Every line in that rhyme is a new embedded clause, but we can keep track of it all and it's not terribly remarkable. We actually do it quite a lot in normal speech. This example, which inspired Language Log's Trent Reznor Prize for Tricky Embedding, contains a whole stack of embedded clauses and other stuff but is completely understandable, and was produced in natural speech in an interview:
"When I look at people that I would like to feel have been a mentor or an inspiring kind of archetype of what I'd love to see my career eventually be mentioned as a footnote for in the same paragraph, it would be, like, Bowie."
The thing with centre embedding is that it is totally grammatical (it does not break any of the rules of English (by which I mean the rules that speakers intuitively know and that cannot be broken, rather than the prescriptive rules that we all break in our everyday speech), but not acceptable (i.e. speakers don't say things like this and if asked, don't think they are good sentences at all).
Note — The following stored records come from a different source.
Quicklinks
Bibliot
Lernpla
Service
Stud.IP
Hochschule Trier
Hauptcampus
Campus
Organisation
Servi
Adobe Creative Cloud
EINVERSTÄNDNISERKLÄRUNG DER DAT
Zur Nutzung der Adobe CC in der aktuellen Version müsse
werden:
This is very different from most other grammatical puzzles that we (linguists) have, which are far more often of the type 'this is ungrammatical in most dialects but some speakers produce it - why?' or 'this theory predicts this to be ungrammatical but it's not, because it occurs in language X - why?'. 
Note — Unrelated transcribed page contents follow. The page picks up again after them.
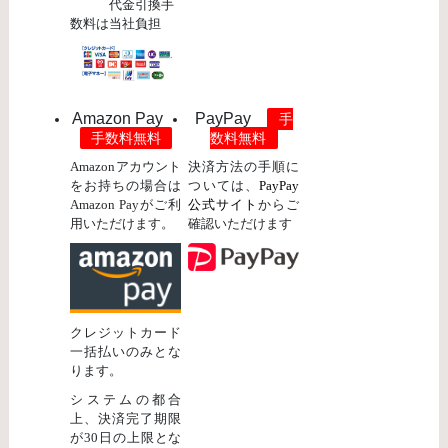
代金引換手
数料は当社負担
Amazon Pay
PayPay
手
手数料無料
数料無料
Amazonアカウント
決済方法の手順に
をお持ちの場合は
ついては、
PayPay
Amazon Payがご利
公式サイト
からご
用いただけます。
確認いただけます
クレジットカード
一括払いのみとな
ります。
システムの都合
上、決済完了期限
が30日の上限とな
It's really striking how quickly examples of centre embedding get impossible to parse (work out the grammar of). In the poster, we can of course easily understand the phrase with no embedding at all:
Lost sign
But then even just one layer of embedding, equivalent to I hate people who don't think of others, is a bit hard to work out:
Lost lost sign sign
And then when you get just one more, it's too hard:
Lost lost lost sign sign sign
The quotation marks help a bit here, but not much, and that's obviously no good in spoken language. This example is obviously designed for humour, and some are more or less easy to work out. Wikipedia (yeah, I'm being lazy today - I've got a PhD to write) cites this example of double embedding, attributing it to De Roeck et al (1982):
Isn't it true [that example-sentences [that people [that you know] produce] are more likely to be accepted]?
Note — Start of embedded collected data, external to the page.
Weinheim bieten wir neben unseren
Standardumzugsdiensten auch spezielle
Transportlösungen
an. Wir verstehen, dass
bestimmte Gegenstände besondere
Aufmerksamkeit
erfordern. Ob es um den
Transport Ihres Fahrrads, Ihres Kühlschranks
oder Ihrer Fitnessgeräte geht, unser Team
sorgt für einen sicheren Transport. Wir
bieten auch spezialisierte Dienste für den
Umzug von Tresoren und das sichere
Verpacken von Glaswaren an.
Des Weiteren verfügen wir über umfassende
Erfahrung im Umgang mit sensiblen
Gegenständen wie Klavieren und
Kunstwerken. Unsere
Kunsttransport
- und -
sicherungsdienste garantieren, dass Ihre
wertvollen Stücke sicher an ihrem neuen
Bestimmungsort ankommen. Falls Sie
The double-embedded part that might cause trouble is the that people that you know produce part, but here it's not too difficult, perhaps because we're used to hearing know+verb constructions. But the Wikipedia page also says (summarising Karlsson 2007) that three is the maximum degree of embedding in written language, and even two is vanishingly rare in spoken language. It gives this example of super-tricky centre embedding, where the first one (with one level of embedding, and not centre embedding) is fine, but adding just one centre-embedded clause makes it incredibly difficult to parse:
A man [that a woman loves]

A man [that a woman [that a child knows] loves]
It means a man who is loved by a woman, who in turn is known by a child. But you try working that out while you're in full conversational flow. It's supposed to be basically just that while we're super-good at keeping track of relations and actions, we're really really bad at keeping track of a whole load of subjects without linking them to their predicates (what they did). 

Finally, this completely incomprehensible paragraph from SpecGram

An apparently new speech disorder a linguistics department our correspondent 
visited was affected by has appeared. Those affected our correspondent a local grad student called could hardly understand apparently still speak fluently. The cause experts the LSA sent investigate remains elusive. Frighteningly, linguists linguists linguists sent examined are highly contagious. Physicians neurologists psychologists other linguists called for help called for help called for help didn’t help either. The disorder experts reporters SpecGram sent consulted investigated apparently is a case of pathological center embedding.